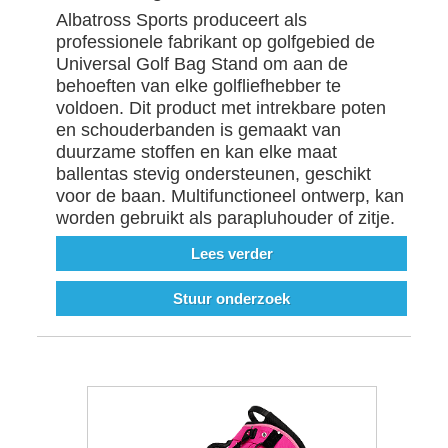
Albatross Sports produceert als
professionele fabrikant op golfgebied de
Universal Golf Bag Stand om aan de
behoeften van elke golfliefhebber te
voldoen. Dit product met intrekbare poten
en schouderbanden is gemaakt van
duurzame stoffen en kan elke maat
ballentas stevig ondersteunen, geschikt
voor de baan. Multifunctioneel ontwerp, kan
worden gebruikt als parapluhouder of zitje.
Lees verder
Stuur onderzoek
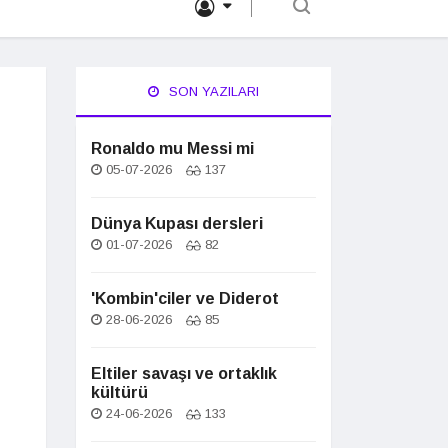
SON YAZILARI
Ronaldo mu Messi mi
05-07-2026
137
Dünya Kupası dersleri
01-07-2026
82
'Kombin'ciler ve Diderot
28-06-2026
85
Eltiler savaşı ve ortaklık
kültürü
24-06-2026
133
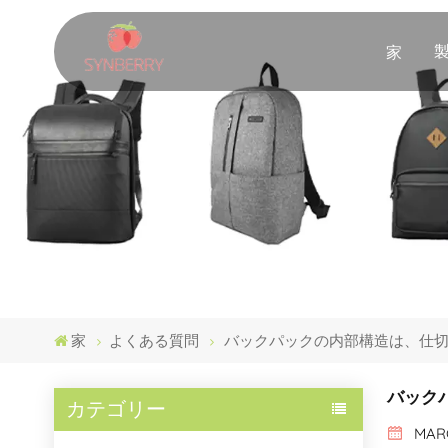
家
家
よくある質問
バックパックの内部構造は、仕
バック
カテゴリー
MARC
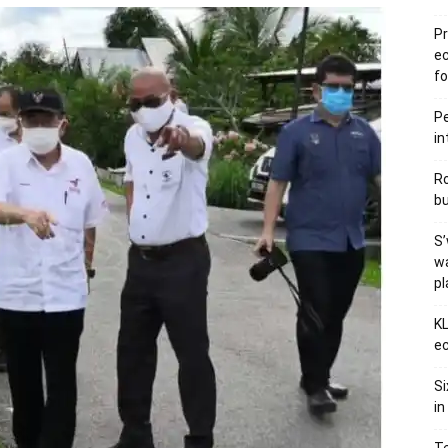
Pr
e
fo
Pe
in
Ro
bu
S’
wa
p
KL
ec
Si
in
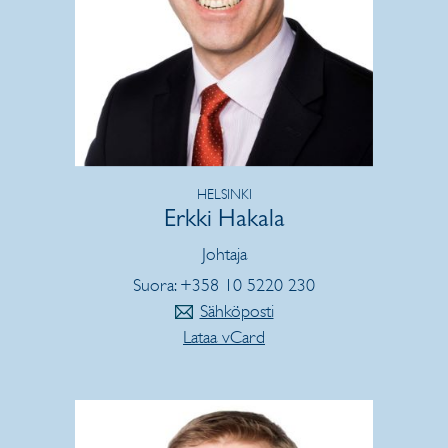
HELSINKI
Erkki Hakala
Johtaja
Suora: +358 10 5220 230
Sähköposti
Lataa vCard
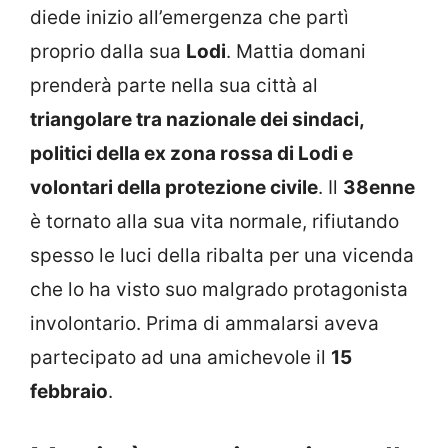
diede inizio all’emergenza che partì
proprio dalla sua
Lodi
. Mattia domani
prenderà parte nella sua città al
triangolare tra nazionale dei sindaci,
politici della ex zona rossa di Lodi e
volontari della protezione civile
. Il
38enne
è tornato alla sua vita normale, rifiutando
spesso le luci della ribalta per una vicenda
che lo ha visto suo malgrado protagonista
involontario. Prima di ammalarsi aveva
partecipato ad una amichevole il
15
febbraio
.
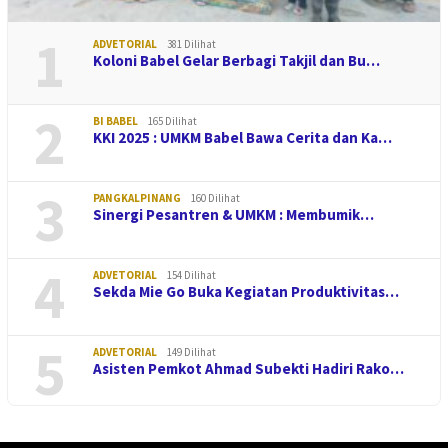
1
ADVETORIAL
381 Dilihat
Koloni Babel Gelar Berbagi Takjil dan Bu…
2
BI BABEL
165 Dilihat
KKI 2025 : UMKM Babel Bawa Cerita dan Ka…
3
PANGKALPINANG
160 Dilihat
Sinergi Pesantren & UMKM : Membumik…
4
ADVETORIAL
154 Dilihat
Sekda Mie Go Buka Kegiatan Produktivitas…
5
ADVETORIAL
149 Dilihat
Asisten Pemkot Ahmad Subekti Hadiri Rako…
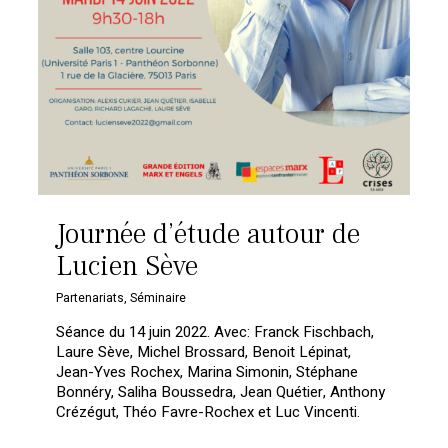
Journée d’étude autour de
Lucien Sève
Partenariats
,
Séminaire
Séance du 14 juin 2022. Avec: Franck Fischbach,
Laure Sève, Michel Brossard, Benoit Lépinat,
Jean-Yves Rochex, Marina Simonin, Stéphane
Bonnéry, Saliha Boussedra, Jean Quétier, Anthony
Crézégut, Théo Favre-Rochex et Luc Vincenti.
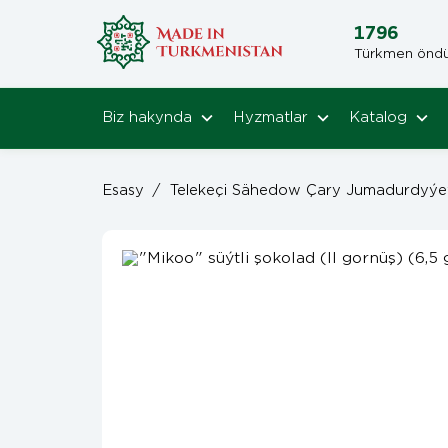
1796
Türkmen öndüri
Biz hakynda
Hyzmatlar
Katalog
Esasy
/
Telekeçi Sähedow Çary Jumadurdyýe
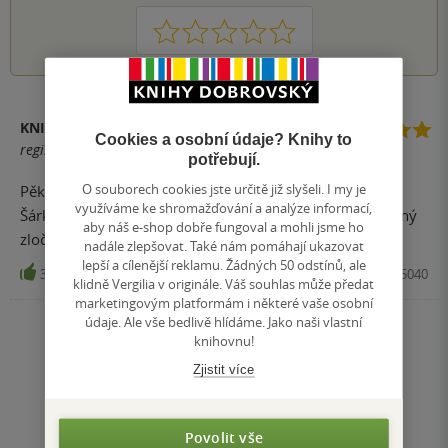
1
2
3
4
5
KNIHOMOLKALENKA
Cookies a osobní údaje? Knihy to
registrovaný uživatel
potřebují.
O souborech cookies jste určitě již slyšeli. I my je
Pěkné, vtipné a tentokrát i napínavé deníkové zápisky
využíváme ke shromažďování a analýze informací,
Šárky, která již bydlí na venkově a s přáteli odkrývá dávný
aby náš e-shop dobře fungoval a mohli jsme ho
zločin, ke kterému je dovedl nalezný deník. Super.
nadále zlepšovat. Také nám pomáhají ukazovat
lepší a cílenější reklamu. Žádných 50 odstínů, ale
34
Kniha, Ottovo nakladatelství, 2015, 9788074515040
klidně Vergilia v originále. Váš souhlas může předat
marketingovým platformám i některé vaše osobní
údaje. Ale vše bedlivě hlídáme. Jako naši vlastní
Zobrazit všechna hodnocení
knihovnu!
Zjistit více
Přidat hodnocení
Povolit vše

····················

Aim of the exercise: If a line in the records above includes the string "elke", copy it.

Expected answer:
behoeften van elke golfliefhebber te
duurzame stoffen en kan elke maat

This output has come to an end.